Data to process =>
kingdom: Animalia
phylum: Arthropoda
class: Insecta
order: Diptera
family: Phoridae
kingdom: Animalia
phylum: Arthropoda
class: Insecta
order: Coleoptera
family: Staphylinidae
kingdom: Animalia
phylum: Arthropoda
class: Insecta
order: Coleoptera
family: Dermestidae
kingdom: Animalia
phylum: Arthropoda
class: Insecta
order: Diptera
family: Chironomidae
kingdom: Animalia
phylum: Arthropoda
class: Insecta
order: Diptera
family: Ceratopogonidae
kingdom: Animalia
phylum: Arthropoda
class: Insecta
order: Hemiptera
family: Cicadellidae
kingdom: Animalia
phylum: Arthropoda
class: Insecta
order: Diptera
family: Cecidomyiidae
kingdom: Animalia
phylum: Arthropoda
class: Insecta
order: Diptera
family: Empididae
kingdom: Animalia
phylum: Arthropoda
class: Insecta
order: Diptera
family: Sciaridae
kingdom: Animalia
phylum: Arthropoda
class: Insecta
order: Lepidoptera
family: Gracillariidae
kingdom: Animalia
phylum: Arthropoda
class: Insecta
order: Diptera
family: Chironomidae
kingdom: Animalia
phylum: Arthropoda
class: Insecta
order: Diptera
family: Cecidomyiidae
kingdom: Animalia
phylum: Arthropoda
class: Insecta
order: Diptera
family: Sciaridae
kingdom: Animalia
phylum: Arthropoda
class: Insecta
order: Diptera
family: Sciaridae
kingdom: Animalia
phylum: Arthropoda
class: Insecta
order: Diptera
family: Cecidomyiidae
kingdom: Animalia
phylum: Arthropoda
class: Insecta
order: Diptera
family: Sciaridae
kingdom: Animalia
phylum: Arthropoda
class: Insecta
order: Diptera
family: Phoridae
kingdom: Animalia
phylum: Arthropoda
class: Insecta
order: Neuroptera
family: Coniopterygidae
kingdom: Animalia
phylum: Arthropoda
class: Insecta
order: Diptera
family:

Problem statement => Could you write out every line of the rows above, word for word?

Expected answer =>
kingdom: Animalia
phylum: Arthropoda
class: Insecta
order: Diptera
family: Phoridae
kingdom: Animalia
phylum: Arthropoda
class: Insecta
order: Coleoptera
family: Staphylinidae
kingdom: Animalia
phylum: Arthropoda
class: Insecta
order: Coleoptera
family: Dermestidae
kingdom: Animalia
phylum: Arthropoda
class: Insecta
order: Diptera
family: Chironomidae
kingdom: Animalia
phylum: Arthropoda
class: Insecta
order: Diptera
family: Ceratopogonidae
kingdom: Animalia
phylum: Arthropoda
class: Insecta
order: Hemiptera
family: Cicadellidae
kingdom: Animalia
phylum: Arthropoda
class: Insecta
order: Diptera
family: Cecidomyiidae
kingdom: Animalia
phylum: Arthropoda
class: Insecta
order: Diptera
family: Empididae
kingdom: Animalia
phylum: Arthropoda
class: Insecta
order: Diptera
family: Sciaridae
kingdom: Animalia
phylum: Arthropoda
class: Insecta
order: Lepidoptera
family: Gracillariidae
kingdom: Animalia
phylum: Arthropoda
class: Insecta
order: Diptera
family: Chironomidae
kingdom: Animalia
phylum: Arthropoda
class: Insecta
order: Diptera
family: Cecidomyiidae
kingdom: Animalia
phylum: Arthropoda
class: Insecta
order: Diptera
family: Sciaridae
kingdom: Animalia
phylum: Arthropoda
class: Insecta
order: Diptera
family: Sciaridae
kingdom: Animalia
phylum: Arthropoda
class: Insecta
order: Diptera
family: Cecidomyiidae
kingdom: Animalia
phylum: Arthropoda
class: Insecta
order: Diptera
family: Sciaridae
kingdom: Animalia
phylum: Arthropoda
class: Insecta
order: Diptera
family: Phoridae
kingdom: Animalia
phylum: Arthropoda
class: Insecta
order: Neuroptera
family: Coniopterygidae
kingdom: Animalia
phylum: Arthropoda
class: Insecta
order: Diptera
family:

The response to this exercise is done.